I already know, what I will buy, a refurbished Google Pixel 9 Pro XL, 256GB. My current phone has 128 GB and I constantly battle that during every vacation. As I also try to degoogle myself, at least until I actually get my to-be homelab running, I know I need more phone storage. But I wonder how people in this community decide. I suppose many of you might answer, that you buy a phone with extendable storage via SD card, but what about those of you who decide for a phone, that provides no such option?
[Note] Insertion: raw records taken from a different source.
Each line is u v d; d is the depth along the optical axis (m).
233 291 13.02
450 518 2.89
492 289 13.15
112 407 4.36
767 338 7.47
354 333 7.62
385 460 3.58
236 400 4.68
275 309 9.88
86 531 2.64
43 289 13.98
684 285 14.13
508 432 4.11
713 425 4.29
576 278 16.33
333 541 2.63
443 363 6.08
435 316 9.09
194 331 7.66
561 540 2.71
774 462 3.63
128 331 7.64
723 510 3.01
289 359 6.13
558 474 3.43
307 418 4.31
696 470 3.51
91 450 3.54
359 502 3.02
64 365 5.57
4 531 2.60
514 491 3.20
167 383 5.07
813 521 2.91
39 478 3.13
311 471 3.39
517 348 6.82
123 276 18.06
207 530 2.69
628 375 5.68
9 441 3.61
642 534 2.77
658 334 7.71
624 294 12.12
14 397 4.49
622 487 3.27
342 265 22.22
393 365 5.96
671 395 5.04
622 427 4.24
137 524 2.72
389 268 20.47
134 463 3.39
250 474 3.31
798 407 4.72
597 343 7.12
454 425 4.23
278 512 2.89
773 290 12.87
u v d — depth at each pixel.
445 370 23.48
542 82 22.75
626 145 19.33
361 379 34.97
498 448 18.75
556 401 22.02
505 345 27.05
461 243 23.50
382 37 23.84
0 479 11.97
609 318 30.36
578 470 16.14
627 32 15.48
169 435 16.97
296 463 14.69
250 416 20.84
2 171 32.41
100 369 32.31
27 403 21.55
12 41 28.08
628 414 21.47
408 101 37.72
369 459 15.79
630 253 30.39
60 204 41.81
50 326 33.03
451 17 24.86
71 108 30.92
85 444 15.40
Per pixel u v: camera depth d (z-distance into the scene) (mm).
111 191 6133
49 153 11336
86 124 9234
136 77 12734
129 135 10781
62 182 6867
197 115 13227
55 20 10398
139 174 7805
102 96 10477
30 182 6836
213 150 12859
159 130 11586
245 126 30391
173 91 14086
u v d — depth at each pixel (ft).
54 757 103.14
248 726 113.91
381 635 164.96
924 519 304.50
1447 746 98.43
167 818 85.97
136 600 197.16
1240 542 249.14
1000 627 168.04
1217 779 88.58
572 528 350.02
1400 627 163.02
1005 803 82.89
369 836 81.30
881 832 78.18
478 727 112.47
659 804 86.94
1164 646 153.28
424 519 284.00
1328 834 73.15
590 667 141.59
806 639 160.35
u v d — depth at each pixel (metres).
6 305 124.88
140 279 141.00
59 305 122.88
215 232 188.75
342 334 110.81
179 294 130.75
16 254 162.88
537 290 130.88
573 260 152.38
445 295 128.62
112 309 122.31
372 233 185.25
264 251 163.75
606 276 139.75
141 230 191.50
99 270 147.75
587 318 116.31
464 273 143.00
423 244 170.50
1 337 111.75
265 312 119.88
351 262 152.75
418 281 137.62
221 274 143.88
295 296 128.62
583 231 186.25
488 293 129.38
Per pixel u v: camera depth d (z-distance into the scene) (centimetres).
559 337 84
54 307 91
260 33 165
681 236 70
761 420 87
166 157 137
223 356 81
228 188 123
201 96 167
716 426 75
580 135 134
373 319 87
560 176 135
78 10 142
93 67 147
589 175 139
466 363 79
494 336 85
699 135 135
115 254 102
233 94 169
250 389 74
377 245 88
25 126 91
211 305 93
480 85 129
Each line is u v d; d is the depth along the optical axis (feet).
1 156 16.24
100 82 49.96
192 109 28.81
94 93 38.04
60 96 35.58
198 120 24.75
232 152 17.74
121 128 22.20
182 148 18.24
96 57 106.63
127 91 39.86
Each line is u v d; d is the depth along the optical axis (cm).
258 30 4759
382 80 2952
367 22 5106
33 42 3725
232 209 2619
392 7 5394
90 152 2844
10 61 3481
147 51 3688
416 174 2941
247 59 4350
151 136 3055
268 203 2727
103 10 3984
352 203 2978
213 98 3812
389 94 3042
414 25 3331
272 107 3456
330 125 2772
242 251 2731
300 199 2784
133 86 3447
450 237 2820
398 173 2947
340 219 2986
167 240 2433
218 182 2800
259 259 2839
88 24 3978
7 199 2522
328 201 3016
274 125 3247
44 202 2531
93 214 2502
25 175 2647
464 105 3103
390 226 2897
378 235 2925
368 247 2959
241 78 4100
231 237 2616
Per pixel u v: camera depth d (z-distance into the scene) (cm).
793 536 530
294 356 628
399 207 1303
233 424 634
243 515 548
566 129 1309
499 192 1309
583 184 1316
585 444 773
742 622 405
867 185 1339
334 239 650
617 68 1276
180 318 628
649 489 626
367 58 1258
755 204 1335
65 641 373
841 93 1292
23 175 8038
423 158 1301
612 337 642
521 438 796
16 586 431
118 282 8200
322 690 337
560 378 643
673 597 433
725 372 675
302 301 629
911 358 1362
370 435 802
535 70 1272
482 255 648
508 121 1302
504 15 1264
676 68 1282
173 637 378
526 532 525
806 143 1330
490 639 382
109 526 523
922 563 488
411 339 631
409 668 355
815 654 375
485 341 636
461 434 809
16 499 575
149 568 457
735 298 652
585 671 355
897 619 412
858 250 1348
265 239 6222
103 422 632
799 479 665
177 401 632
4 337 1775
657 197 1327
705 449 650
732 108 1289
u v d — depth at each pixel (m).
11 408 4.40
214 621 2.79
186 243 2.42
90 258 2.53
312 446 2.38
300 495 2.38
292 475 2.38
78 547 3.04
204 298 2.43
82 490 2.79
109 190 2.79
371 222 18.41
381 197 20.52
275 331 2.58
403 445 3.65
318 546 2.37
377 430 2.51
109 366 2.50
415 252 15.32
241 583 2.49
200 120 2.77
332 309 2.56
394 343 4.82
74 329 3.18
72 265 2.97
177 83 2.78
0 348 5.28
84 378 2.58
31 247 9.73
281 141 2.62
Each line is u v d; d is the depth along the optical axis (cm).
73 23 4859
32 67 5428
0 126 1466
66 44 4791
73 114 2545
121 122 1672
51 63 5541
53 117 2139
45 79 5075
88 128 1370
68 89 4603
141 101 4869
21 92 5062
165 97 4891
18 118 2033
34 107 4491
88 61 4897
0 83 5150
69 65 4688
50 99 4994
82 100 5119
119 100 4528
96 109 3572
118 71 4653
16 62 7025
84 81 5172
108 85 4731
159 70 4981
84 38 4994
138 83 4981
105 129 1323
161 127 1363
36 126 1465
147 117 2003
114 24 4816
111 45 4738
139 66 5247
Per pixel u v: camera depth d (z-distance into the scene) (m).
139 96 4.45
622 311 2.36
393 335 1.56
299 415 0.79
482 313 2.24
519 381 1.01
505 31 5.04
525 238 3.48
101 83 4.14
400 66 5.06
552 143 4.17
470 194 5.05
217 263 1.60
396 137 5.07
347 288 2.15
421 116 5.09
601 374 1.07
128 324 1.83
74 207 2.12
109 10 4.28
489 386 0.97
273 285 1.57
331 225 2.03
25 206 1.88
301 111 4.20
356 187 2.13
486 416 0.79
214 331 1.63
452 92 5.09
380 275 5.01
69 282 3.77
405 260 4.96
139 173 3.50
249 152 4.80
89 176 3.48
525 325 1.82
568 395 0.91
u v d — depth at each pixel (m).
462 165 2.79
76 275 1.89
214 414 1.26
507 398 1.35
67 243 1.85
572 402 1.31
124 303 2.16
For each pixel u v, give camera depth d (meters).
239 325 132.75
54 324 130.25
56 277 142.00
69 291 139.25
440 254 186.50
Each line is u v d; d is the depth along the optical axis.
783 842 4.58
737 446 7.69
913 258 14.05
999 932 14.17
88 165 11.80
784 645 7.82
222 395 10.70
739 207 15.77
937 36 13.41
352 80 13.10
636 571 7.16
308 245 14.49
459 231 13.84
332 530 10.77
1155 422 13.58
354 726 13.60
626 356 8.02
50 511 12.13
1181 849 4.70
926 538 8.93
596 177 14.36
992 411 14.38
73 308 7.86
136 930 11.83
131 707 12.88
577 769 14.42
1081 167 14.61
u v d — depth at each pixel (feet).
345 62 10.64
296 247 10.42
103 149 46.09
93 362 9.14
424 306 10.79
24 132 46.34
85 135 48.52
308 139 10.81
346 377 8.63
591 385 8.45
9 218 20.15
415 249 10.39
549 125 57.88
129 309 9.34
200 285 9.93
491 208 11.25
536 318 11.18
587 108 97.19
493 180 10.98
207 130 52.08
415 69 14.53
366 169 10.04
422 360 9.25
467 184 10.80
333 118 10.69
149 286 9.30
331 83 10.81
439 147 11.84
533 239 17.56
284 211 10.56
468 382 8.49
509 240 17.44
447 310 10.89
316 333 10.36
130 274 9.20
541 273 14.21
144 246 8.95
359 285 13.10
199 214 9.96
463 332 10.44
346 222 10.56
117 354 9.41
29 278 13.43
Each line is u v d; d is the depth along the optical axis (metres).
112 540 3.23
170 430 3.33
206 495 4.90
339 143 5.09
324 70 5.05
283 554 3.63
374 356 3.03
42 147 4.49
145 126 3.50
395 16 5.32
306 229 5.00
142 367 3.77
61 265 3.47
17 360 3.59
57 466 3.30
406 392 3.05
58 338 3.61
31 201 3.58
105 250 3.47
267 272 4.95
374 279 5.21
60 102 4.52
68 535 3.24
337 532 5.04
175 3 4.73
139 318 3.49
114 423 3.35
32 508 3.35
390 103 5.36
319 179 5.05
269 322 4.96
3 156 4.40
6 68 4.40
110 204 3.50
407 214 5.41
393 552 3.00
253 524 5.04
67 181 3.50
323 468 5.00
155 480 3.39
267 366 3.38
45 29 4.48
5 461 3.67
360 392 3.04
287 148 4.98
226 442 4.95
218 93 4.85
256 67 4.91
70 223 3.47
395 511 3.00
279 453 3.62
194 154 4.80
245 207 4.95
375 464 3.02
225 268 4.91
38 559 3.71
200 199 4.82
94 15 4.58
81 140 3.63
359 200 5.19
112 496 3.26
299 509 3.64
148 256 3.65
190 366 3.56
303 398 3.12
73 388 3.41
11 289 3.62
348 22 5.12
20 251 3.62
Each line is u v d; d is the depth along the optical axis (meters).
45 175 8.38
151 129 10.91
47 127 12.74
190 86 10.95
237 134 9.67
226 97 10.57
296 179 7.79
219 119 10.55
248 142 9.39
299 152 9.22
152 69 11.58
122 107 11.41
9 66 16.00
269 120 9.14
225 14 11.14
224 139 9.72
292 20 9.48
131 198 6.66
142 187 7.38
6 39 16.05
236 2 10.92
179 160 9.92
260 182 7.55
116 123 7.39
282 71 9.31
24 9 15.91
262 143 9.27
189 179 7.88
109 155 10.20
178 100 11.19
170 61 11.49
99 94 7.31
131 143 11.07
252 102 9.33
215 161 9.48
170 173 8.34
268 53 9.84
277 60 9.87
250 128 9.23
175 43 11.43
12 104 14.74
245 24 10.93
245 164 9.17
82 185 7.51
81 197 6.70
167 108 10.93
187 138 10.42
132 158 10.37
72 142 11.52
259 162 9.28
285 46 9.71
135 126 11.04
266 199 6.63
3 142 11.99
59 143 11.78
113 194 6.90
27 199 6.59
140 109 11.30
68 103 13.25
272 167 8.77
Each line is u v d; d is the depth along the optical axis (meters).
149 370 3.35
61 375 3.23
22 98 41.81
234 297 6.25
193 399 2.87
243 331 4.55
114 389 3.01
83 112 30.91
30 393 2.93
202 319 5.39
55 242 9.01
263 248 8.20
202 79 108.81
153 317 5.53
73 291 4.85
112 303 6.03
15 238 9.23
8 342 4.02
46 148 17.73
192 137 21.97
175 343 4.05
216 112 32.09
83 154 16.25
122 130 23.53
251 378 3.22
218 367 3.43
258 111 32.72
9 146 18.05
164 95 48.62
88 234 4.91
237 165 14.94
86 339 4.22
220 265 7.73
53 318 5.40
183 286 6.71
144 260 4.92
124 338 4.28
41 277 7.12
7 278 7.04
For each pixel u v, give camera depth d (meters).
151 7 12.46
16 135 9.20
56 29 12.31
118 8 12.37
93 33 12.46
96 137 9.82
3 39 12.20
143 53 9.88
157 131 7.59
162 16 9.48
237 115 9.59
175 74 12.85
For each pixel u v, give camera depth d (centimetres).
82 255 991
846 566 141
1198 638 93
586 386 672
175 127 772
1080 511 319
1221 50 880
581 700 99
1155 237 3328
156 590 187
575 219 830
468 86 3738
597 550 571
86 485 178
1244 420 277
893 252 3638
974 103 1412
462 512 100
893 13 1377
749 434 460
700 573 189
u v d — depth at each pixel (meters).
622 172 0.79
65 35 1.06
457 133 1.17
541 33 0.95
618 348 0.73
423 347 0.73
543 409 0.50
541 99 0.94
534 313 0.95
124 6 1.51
In my case Pixels never had SD cards, but I still need a Pixel, because I plan to test GrapheneOS with it.

    When buying a phone, how much storage do you consider enough?
    byu/mathmul inFrugal



    Posted by mathmul

    12 Comments

    1. These days, I would want 256GB. I imagine will become the norm in next couple years, same how it was 64-128-256.

    2. I always get the lower storage option, im a light user. Even with expandable storage. I dont use services like Spotify and have all my music offline, even then I dont need the larger storage. In the event that I need more storage, I carry external sources of storage. Small usb-c sticks that carry 250+GB are tiny these days.

    3. I had 128gb for about 4 years, until this year. In the beginning it was fine (since it was 64gb before that). I got a 512gb because it was same price as 128gb during promo. If not same price, I would have gotten the 256gb model. Since I have 512gb, I put extra stuff on it and don’t worry about it, but 256gb would be fine for me.

      Minimun 256gb. If its like $50 more to go from 256gb to 512gb, go for it. More than $50, not worth it unless you know you truly will use it.

    4. I am running graphene OS on google pixel 9 and I only use 46gb. Tbh I suspect graphene just doesn’t need as much storage cause I got the 256gb one thinking I would need all that space but apparently not? It is pretty easy to connect to your pc and remove files if you run low on space and if you are homelabbing you can set up your own cloud storage.

    5. on iOS i’ve got 25gb of music and 40gb of games, but use cloud storage for photos (750gb)

      so in total i use 132gb of 512 total… could’ve probably got a smaller phone…

    6. Virtual-Pineapple-85 on

      My phone is also my camera, my calculator, etc… I don’t buy things that I can use my phone for and I keep my phones as long as they work, so i buy the best one I can afford.  Memory and camera are the two top features, other then actual phone functions ofc 

    7. I don’t even look at storage, I just buy the phone.

      Never had an issue in twenty years 

      I just looked up my phone’s storage that I’ve had for three years…

      Apparently it’s 64gb lol

    8. 64 GB

      – Sure, I *can* clutter more, installing every free app I’m stumbling across.

      – I might also burn through 64 GB during one hour of shooting stills.

      But(!)

      – *My* phone(!) isn’t supposed to act as primary camera.

      – Going on a somewhat plugged vacation I’d download files & footage to another, way less desirable & exposed device + maybe also external backups; i.e. I might have 20GB of phone space per outing.

    9. Mean-Warning3505 on

      I usually think about storage in terms of what actually grows over time, not just what fits on day one. photos and videos are the big creep, especially if you travel and shoot a lot, plus offline maps, music, and podcasts if you are cutting back on cloud stuff. for people running custom OS setups or avoiding cloud sync, extra headroom matters more because cleanup is more manual. going from 128 to 256 GB is where most people stop thinking about storage entirely, which is kind of the frugal sweet spot. paying for more only really makes sense if you know you hate managing files or plan to keep the phone for a long time.

    10. I get the lightest storage option. I don’t use loads of apps, and I have limited photos on my phone as I’m not a big photo taker. I usually always have at least half of my storage capacity available.